IEA raises green energy outlook

Phillip Cunningham
October 5, 2017

That's according to a new report from the International Energy Agency (IEA), which also notes that " renewables accounted for nearly two-thirds of net new power capacity around the world" previous year.

For the first time ever, there were more grid additions from solar power than another other type of fuel, the International Energy Agency said Wednesday.

The IEA said renewables will continue to show strong growth over the coming years with electricity capacity set to increase by more than almost 1,000 gigawatts (GW), or 43 per cent, by 2022.

The upward revision in the IEA's growth forecast for renewable energy was largely attributable to new solar capacity being added in China and India.

The US is the second largest market for renewables, but there is uncertainty in the future over federal tax reforms, global trade and energy policy, the report said.

"What we are witnessing is the birth of a new era in solar PV".

The report said the next chapter in the rise of renewables required more work to integrate new technologies into energy systems and increase their application in buildings, industry and transport.

"This growth is enough to overtake renewable expansion in the European Union for the first time", the report said.

China represents half of global solar PV demand, while Chinese companies account for around 60% of total annual solar cell manufacturing capacity globally.

The influential Paris-based agency said its recent outlook for Canadian renewables was "less optimistic" than its 2016 projection due to "recent changes in auctions schemes in Ontario and Quebec".

"Three countries - China, India and the United States - will account for two-thirds of global renewable expansion by 2022", the IEA said.

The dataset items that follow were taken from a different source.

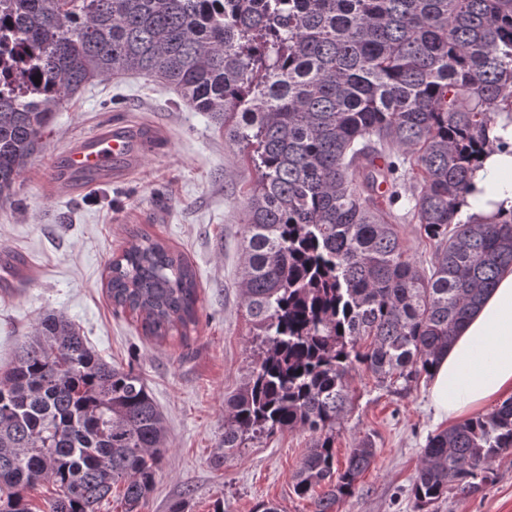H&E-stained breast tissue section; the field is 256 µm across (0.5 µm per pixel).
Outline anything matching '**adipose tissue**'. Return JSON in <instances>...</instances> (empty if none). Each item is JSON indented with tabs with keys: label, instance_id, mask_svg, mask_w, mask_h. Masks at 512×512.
Here are the masks:
<instances>
[{
	"label": "adipose tissue",
	"instance_id": "obj_1",
	"mask_svg": "<svg viewBox=\"0 0 512 512\" xmlns=\"http://www.w3.org/2000/svg\"><path fill=\"white\" fill-rule=\"evenodd\" d=\"M494 145L471 174L461 217H512V120L499 117ZM512 396V268L459 329L433 372L430 397L438 420L455 419L502 396Z\"/></svg>",
	"mask_w": 512,
	"mask_h": 512
}]
</instances>
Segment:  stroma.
I'll return each instance as SVG.
<instances>
[{
    "mask_svg": "<svg viewBox=\"0 0 512 512\" xmlns=\"http://www.w3.org/2000/svg\"><path fill=\"white\" fill-rule=\"evenodd\" d=\"M143 127L150 145L129 172L89 186L60 185L54 164L76 137L107 123ZM258 173L208 114L188 108L167 85L139 75L86 84L54 112L51 133L0 201V253L18 261L23 277L0 287V365H8L38 318L68 316L106 361L134 370L163 413L166 452L155 489L141 512H169L178 499L189 512H315L293 483L312 435L278 431L215 465L224 436V403L245 382L252 363L251 323L238 286L242 265L244 193ZM400 216L408 256L429 267L432 242ZM149 233L193 267L198 321L162 341L143 336L130 311L115 307L105 283L109 262L136 234ZM429 376L410 389L388 387L359 368L351 400L336 424V466L364 436L375 443L371 466L334 512H512V452L493 463L494 480L475 494L416 508L410 489L430 434L446 429L429 400Z\"/></svg>",
    "mask_w": 512,
    "mask_h": 512,
    "instance_id": "1",
    "label": "stroma"
}]
</instances>
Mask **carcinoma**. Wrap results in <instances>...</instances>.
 <instances>
[{
	"label": "carcinoma",
	"instance_id": "obj_1",
	"mask_svg": "<svg viewBox=\"0 0 512 512\" xmlns=\"http://www.w3.org/2000/svg\"><path fill=\"white\" fill-rule=\"evenodd\" d=\"M26 50L28 85L0 92V198L53 113L95 79L139 74L224 126L258 171L246 192L239 288L259 349L225 402L224 452L278 430L316 435L293 491L333 512L370 466L364 438L335 473L336 422L364 366L409 384L448 352L512 267V220H465L459 198L498 115L512 119V0H0V32ZM40 83H35V78ZM404 171L409 214L434 240L430 272L405 256L387 211ZM388 159L385 167L374 159ZM385 182L388 193L379 195ZM112 303L164 340L197 320L195 274L148 234L112 259ZM143 379L48 312L0 372V512H100L123 486L139 512L165 452ZM512 450V398L428 437L418 507L478 492Z\"/></svg>",
	"mask_w": 512,
	"mask_h": 512
}]
</instances>
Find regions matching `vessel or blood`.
I'll list each match as a JSON object with an SVG mask.
<instances>
[{
    "label": "vessel or blood",
    "instance_id": "obj_1",
    "mask_svg": "<svg viewBox=\"0 0 512 512\" xmlns=\"http://www.w3.org/2000/svg\"><path fill=\"white\" fill-rule=\"evenodd\" d=\"M141 136L120 123L106 126L81 137L65 154V173L89 181L108 178L133 163L140 149Z\"/></svg>",
    "mask_w": 512,
    "mask_h": 512
}]
</instances>
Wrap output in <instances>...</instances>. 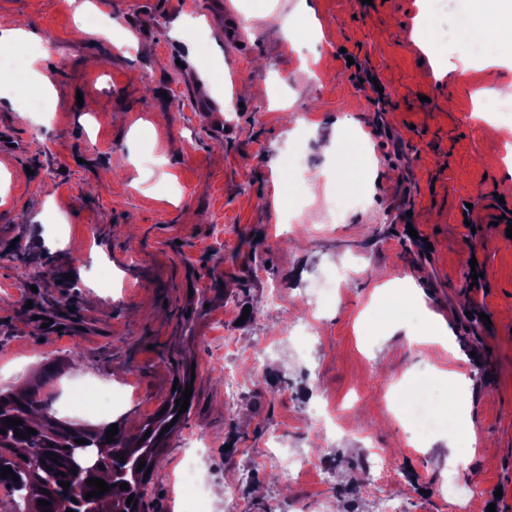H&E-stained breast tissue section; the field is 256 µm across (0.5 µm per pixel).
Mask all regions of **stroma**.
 <instances>
[{
	"label": "stroma",
	"instance_id": "1",
	"mask_svg": "<svg viewBox=\"0 0 512 512\" xmlns=\"http://www.w3.org/2000/svg\"><path fill=\"white\" fill-rule=\"evenodd\" d=\"M77 2L0 0L54 45L0 58L45 89L0 90L15 147L0 153V387L81 349L48 387L54 404L82 382L121 390L125 436L191 387L141 512H183L180 460L200 436L207 512L231 498L242 512H452L463 468V512H512V249L496 198L512 118L493 95L512 64L461 48L471 0H310L305 43L253 19L297 0H93L92 20ZM350 55L395 107L354 80ZM309 63L318 83L297 77ZM228 96L239 108L219 134ZM295 153L318 180L277 188ZM348 197L360 206L329 223L327 202ZM341 265L349 279L309 306ZM98 267L111 287L93 284ZM437 321L453 345L431 336ZM451 371L469 380L461 396ZM319 401L336 418L325 434L308 420ZM277 434L311 453L299 476L277 462ZM380 453L394 479L370 488Z\"/></svg>",
	"mask_w": 512,
	"mask_h": 512
}]
</instances>
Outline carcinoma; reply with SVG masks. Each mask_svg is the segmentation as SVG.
<instances>
[{"instance_id":"1","label":"carcinoma","mask_w":512,"mask_h":512,"mask_svg":"<svg viewBox=\"0 0 512 512\" xmlns=\"http://www.w3.org/2000/svg\"><path fill=\"white\" fill-rule=\"evenodd\" d=\"M59 366L61 363L55 361L46 364L38 381L22 393L0 389V471L9 466L19 477L17 482L10 475L0 477V487L7 490L11 498V512H42V507L37 505L40 500L50 502L48 509L52 512H87L91 505L96 506L97 512H112L114 502L124 504V512H140L146 480L138 474L158 465L157 449L177 428L171 421L180 409L176 400L183 399L184 391L180 388L172 391L165 400V412L148 420L137 434L130 437L117 434L113 442L108 443V427L85 422L77 424L57 416L52 410L51 398L44 395L43 389L54 377V368ZM8 417L22 420L16 427L21 431L32 428L36 433L27 439L15 437L16 428L5 424ZM167 425L170 429L166 431ZM78 439L87 440V447L97 450L100 464L94 471L79 476L71 474V469L75 468L71 449L78 447ZM50 452L59 455L57 461L48 459ZM120 455L125 456V462H120ZM141 459L145 460V468L139 471L137 463ZM103 473L108 475L109 491L85 499L86 493L96 490L87 485L86 480L99 479ZM62 482L69 484V488L61 487ZM123 482L128 483L129 489H120Z\"/></svg>"}]
</instances>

The growth in renewable generation will be twice as large as that of gas and coal combined, the IEA said.

It also warned that growth of renewable energy in the European Union was set to be some 40 percent lower, as the bloc awaits the adoption of the EU's revised Renewable Energy Directive, which is now being discussed in the European Parliament, and would cover the period 2021 to 2030. But even considering the explosive growth of solar and wind, coal will remain the largest source of electricity under the current scenario.

By 2022, India is expected to more than double its current renewable electricity capacity. By the end of 2016, China had increased its solar PV capacity by almost 800 times, with more than 77 gigawatts now installed.